Abstract

Kidney disease affects more than 10% of the global population and costs billions of dollars in federal expenditures. The most severe forms of kidney disease and eventual end-stage renal failure are often caused by the damage to the glomerular podocytes, which are the highly specialized epithelial cells that function together with endothelial cells and the glomerular basement membrane to form the kidney's filtration barrier. Advances in renal medicine have been hindered by the limited availability of primary tissues and the lack of robust methods for the derivation of functional human kidney cells, such as podocytes. The ability to derive podocytes from renewable sources, such as stem cells, could help advance current understanding of the mechanisms of human kidney development and disease, as well as provide new tools for therapeutic discovery.
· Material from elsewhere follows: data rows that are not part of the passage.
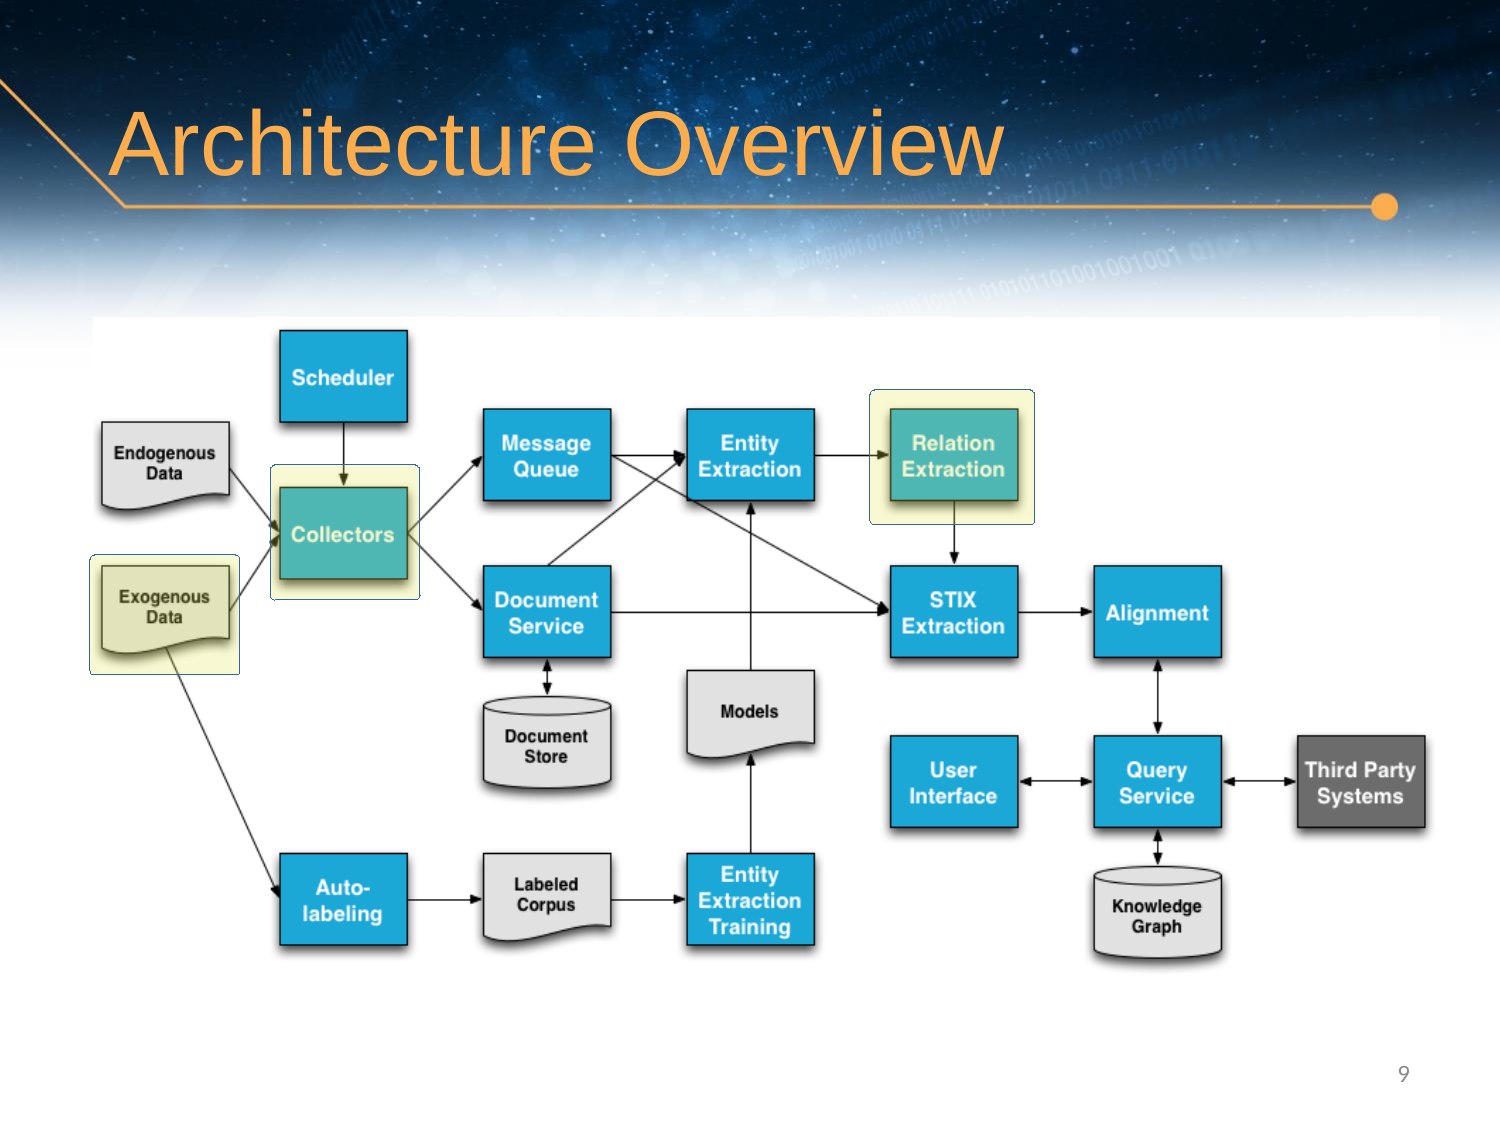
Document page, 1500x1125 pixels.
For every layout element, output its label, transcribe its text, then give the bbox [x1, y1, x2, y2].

title Architecture Overview [93, 45, 1444, 233]
picture [0, 0, 1500, 976]
slide_number 9 [1074, 1042, 1425, 1103]
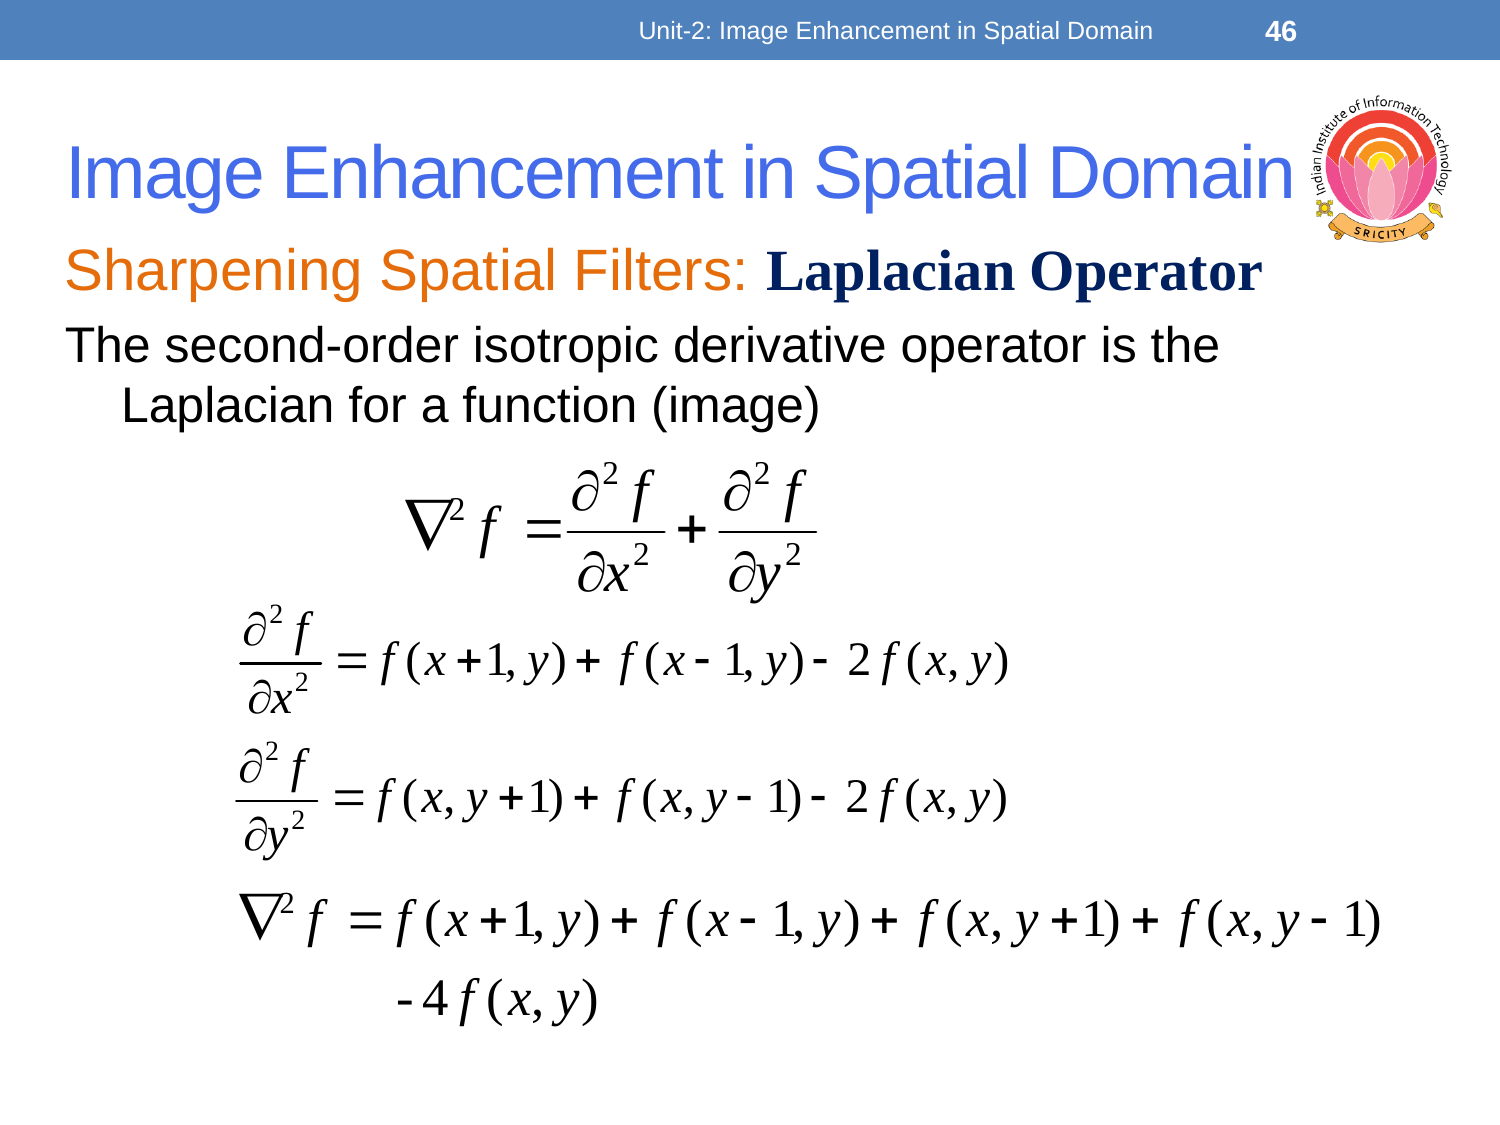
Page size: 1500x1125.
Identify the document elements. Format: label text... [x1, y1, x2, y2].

picture [1299, 87, 1463, 251]
title Image Enhancement in Spatial Domain [50, 87, 1298, 250]
slide_number 46 [1250, 3, 1425, 57]
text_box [233, 879, 1393, 1038]
footer Unit-2: Image Enhancement in Spatial Domain [562, 3, 1238, 57]
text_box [398, 445, 827, 588]
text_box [227, 728, 1019, 870]
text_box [231, 590, 1020, 724]
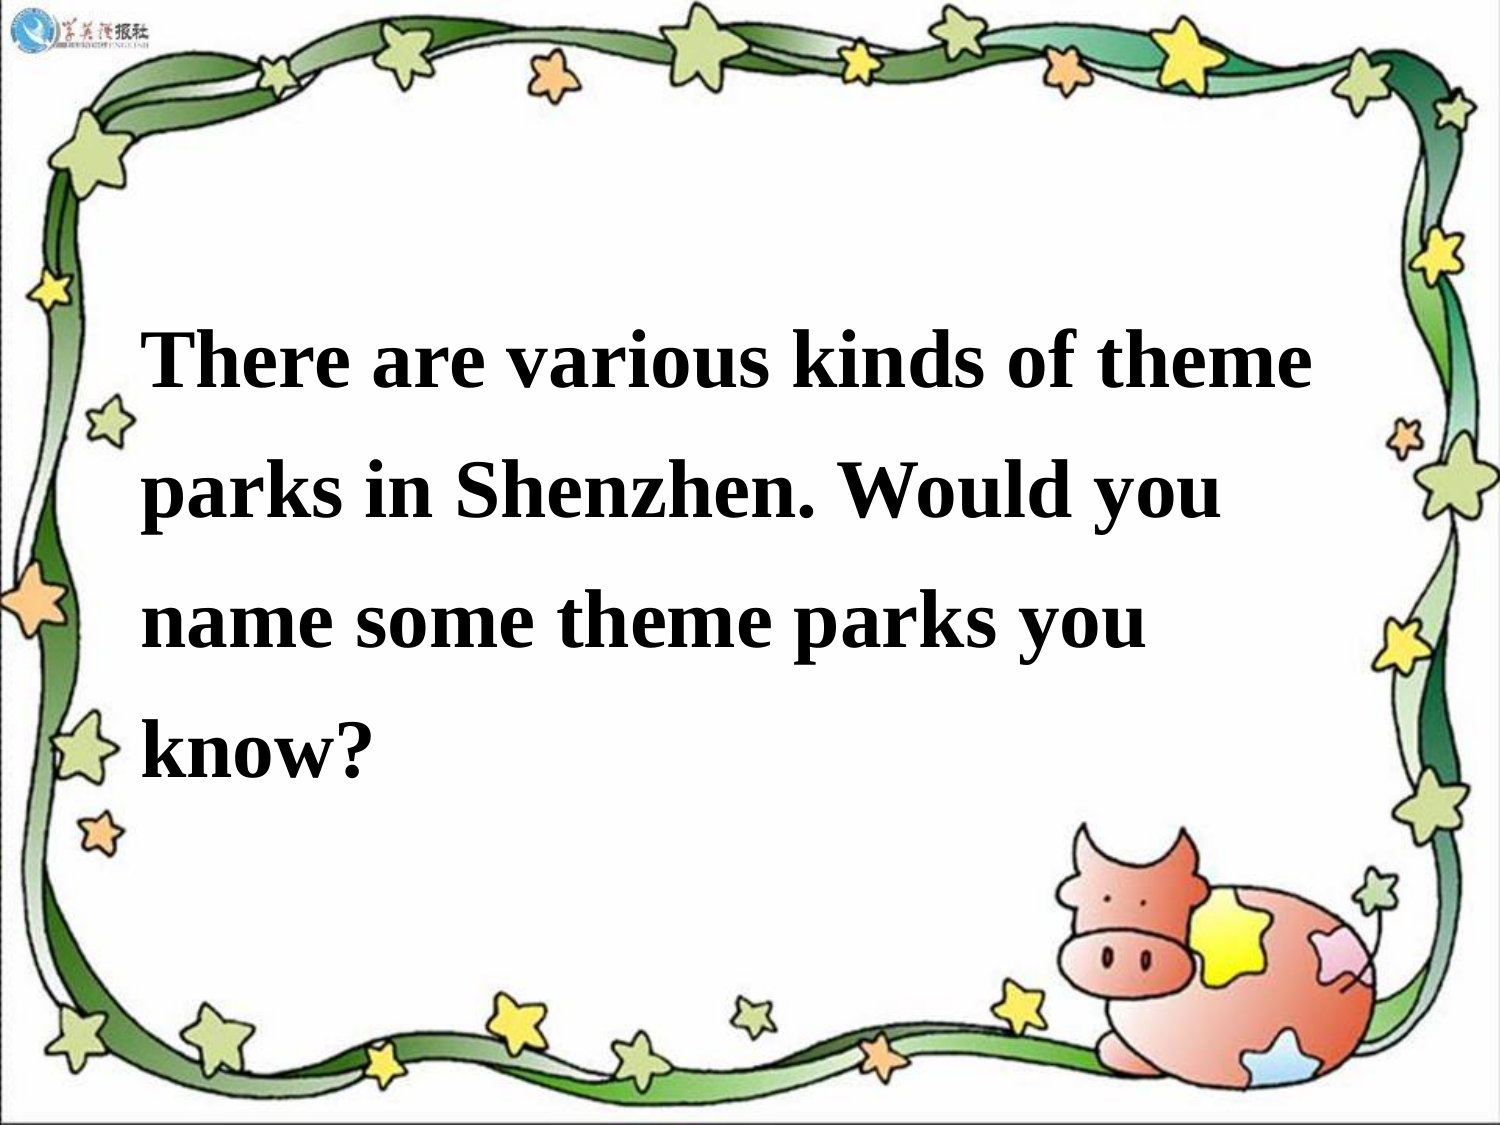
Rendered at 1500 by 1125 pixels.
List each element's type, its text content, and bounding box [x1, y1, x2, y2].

picture [0, 0, 1500, 1125]
text_box There are various kinds of theme parks in Shenzhen. Would you name some theme parks you know? [125, 267, 1402, 802]
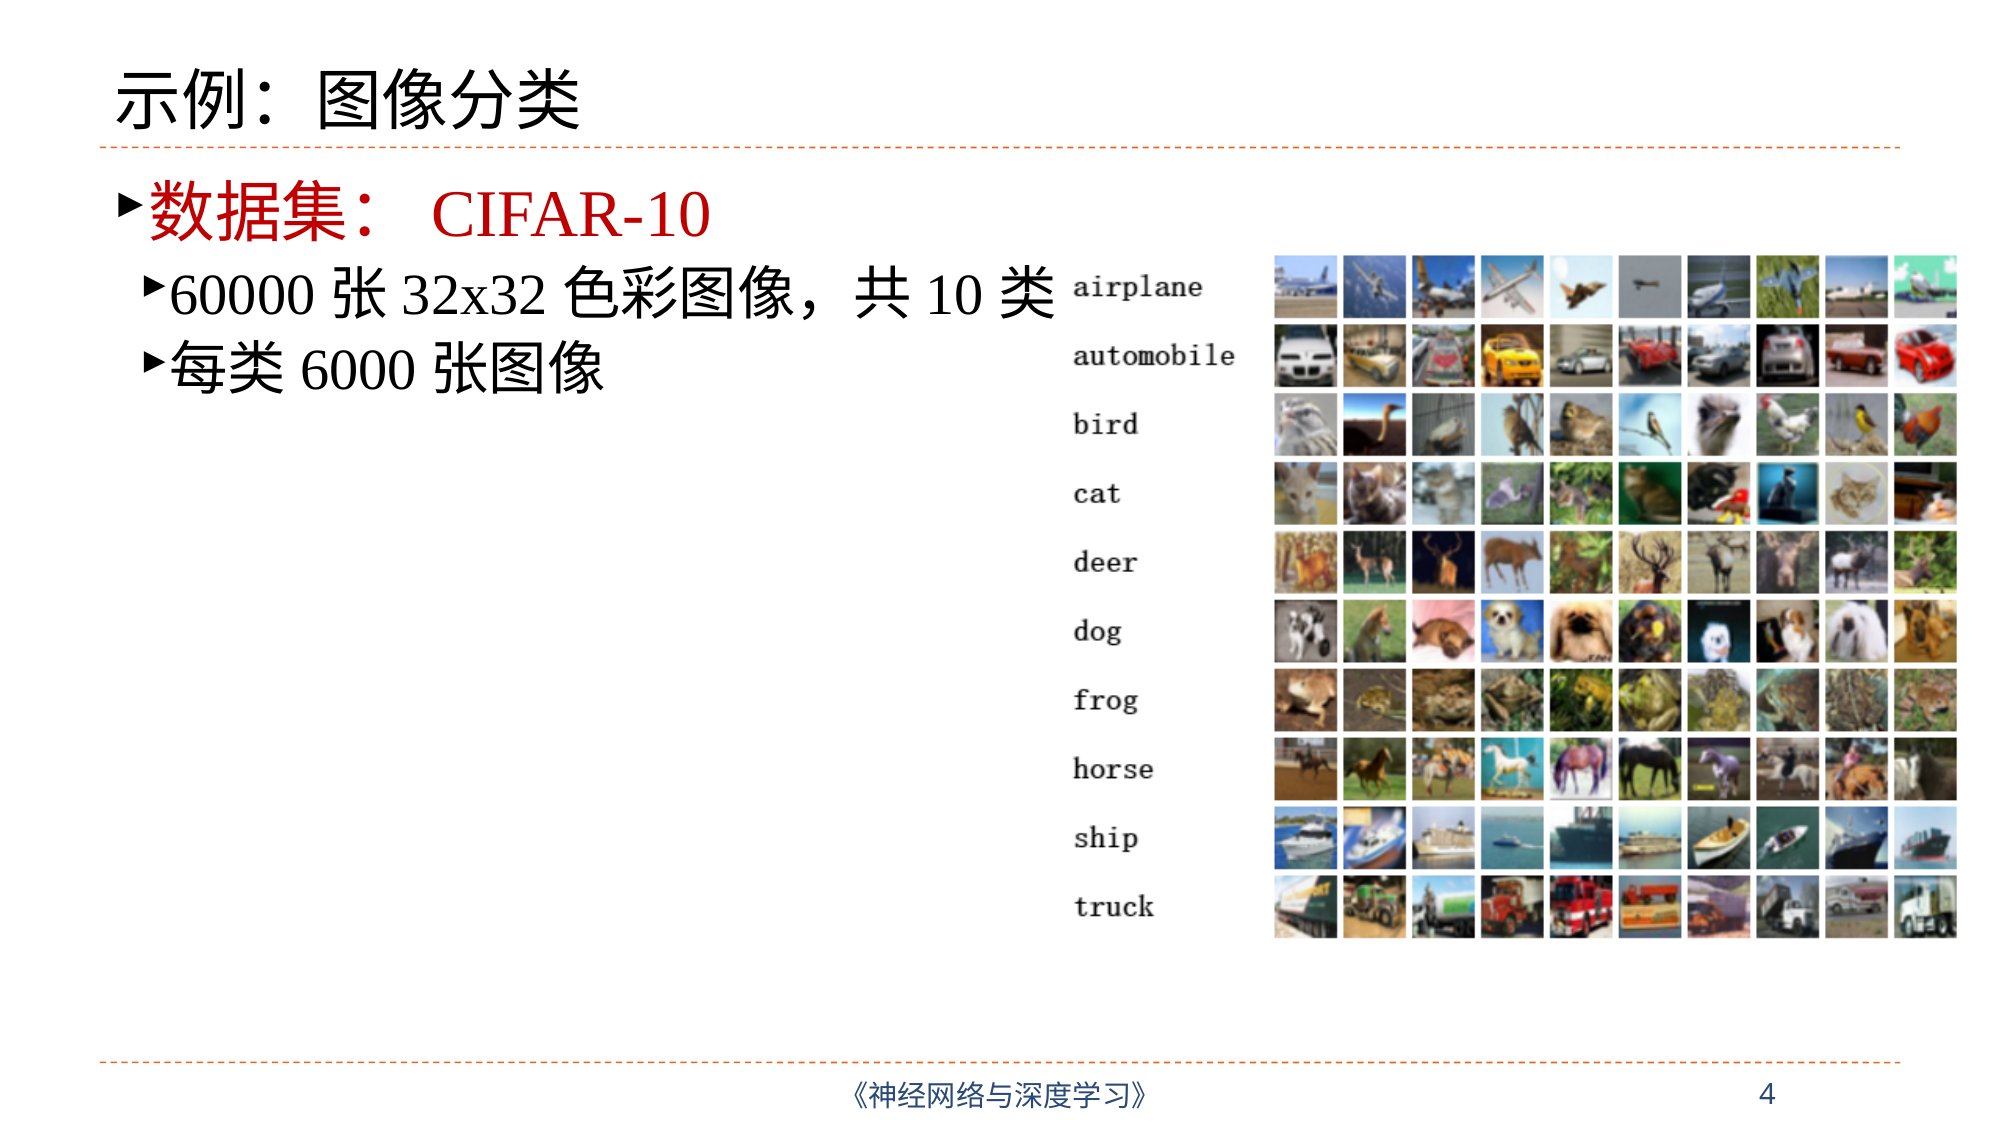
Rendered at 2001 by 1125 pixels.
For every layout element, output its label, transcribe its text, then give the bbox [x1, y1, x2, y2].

title 示例：图像分类 [99, 24, 1900, 146]
list 数据集：CIFAR-10 60000张32x32色彩图像，共10类 每类6000张图像 [99, 162, 1900, 1050]
picture [1062, 251, 1968, 954]
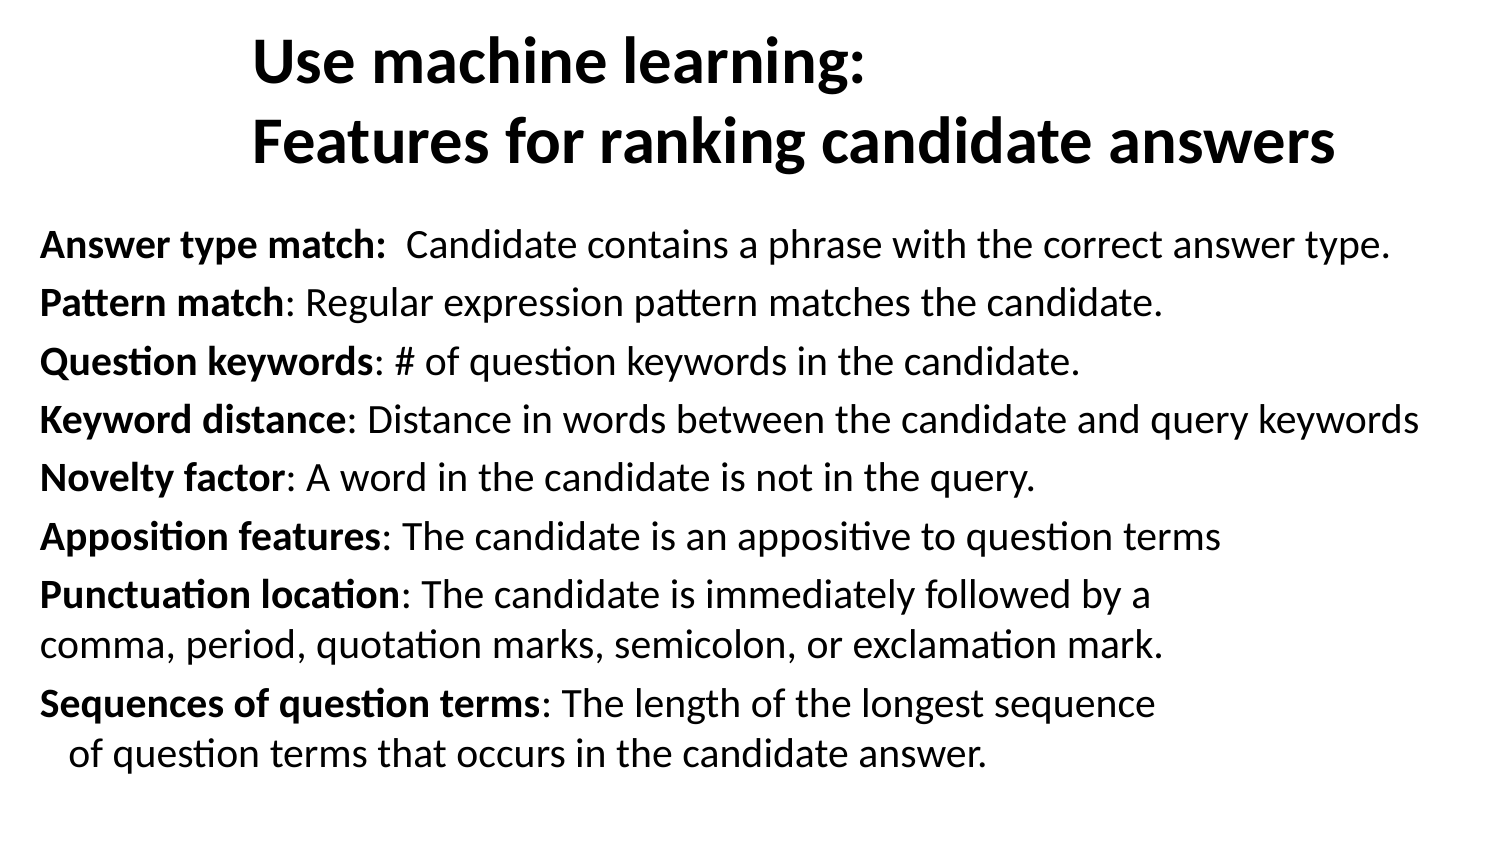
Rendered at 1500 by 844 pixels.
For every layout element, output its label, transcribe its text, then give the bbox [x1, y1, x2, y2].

list Answer type match: Candidate contains a phrase with the correct answer type. Pattern match: Regular expression pattern matches the candidate. Question keywords: # of question keywords in the candidate. Keyword distance: Distance in words between the candidate and query keywords Novelty factor: A word in the candidate is not in the query. Apposition features: The candidate is an appositive to question terms Punctuation location: The candidate is immediately followed by a comma, period, quotation marks, semicolon, or exclamation mark. Sequences of question terms: The length of the longest sequence of question terms that occurs in the candidate answer. [24, 209, 1463, 797]
title Use machine learning: Features for ranking candidate answers [237, 62, 1463, 185]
The goal of this protocol was to develop a method to derive mature, post-mitotic podocytes from human induced pluripotent stem (hiPS) cells with high efficiency and specificity, and under chemically defined conditions. The hiPS cell-derived podocytes produced by this method express lineage-specific markers (including nephrin, podocin, and Wilm's Tumor 1) and exhibit the specialized morphological characteristics (including primary and secondary foot processes) associated with mature and functional podocytes. Intriguingly, these specialized features are notably absent in the immortalized podocyte cell line widely used in the field, which suggests that the protocol described herein produces human kidney podocytes that have a developmentally more mature phenotype than the existing podocyte cell lines typically used to study human kidney biology.